* [Task instructions]: Copy every line of the items below word for word, with the same line breaks and nothing added or left out.

* [Dataset entries]:
Start of Block

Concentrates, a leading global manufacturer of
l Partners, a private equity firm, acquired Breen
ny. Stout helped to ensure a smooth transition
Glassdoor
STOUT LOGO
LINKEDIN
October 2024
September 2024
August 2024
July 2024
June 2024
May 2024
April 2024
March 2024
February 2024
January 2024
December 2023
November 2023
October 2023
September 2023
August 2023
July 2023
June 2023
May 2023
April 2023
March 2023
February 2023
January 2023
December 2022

End of Block

* [Solution for this task]:
Concentrates, a leading global manufacturer of
l Partners, a private equity firm, acquired Breen
ny. Stout helped to ensure a smooth transition
Glassdoor
STOUT LOGO
LINKEDIN
October 2024
September 2024
August 2024
July 2024
June 2024
May 2024
April 2024
March 2024
February 2024
January 2024
December 2023
November 2023
October 2023
September 2023
August 2023
July 2023
June 2023
May 2023
April 2023
March 2023
February 2023
January 2023
December 2022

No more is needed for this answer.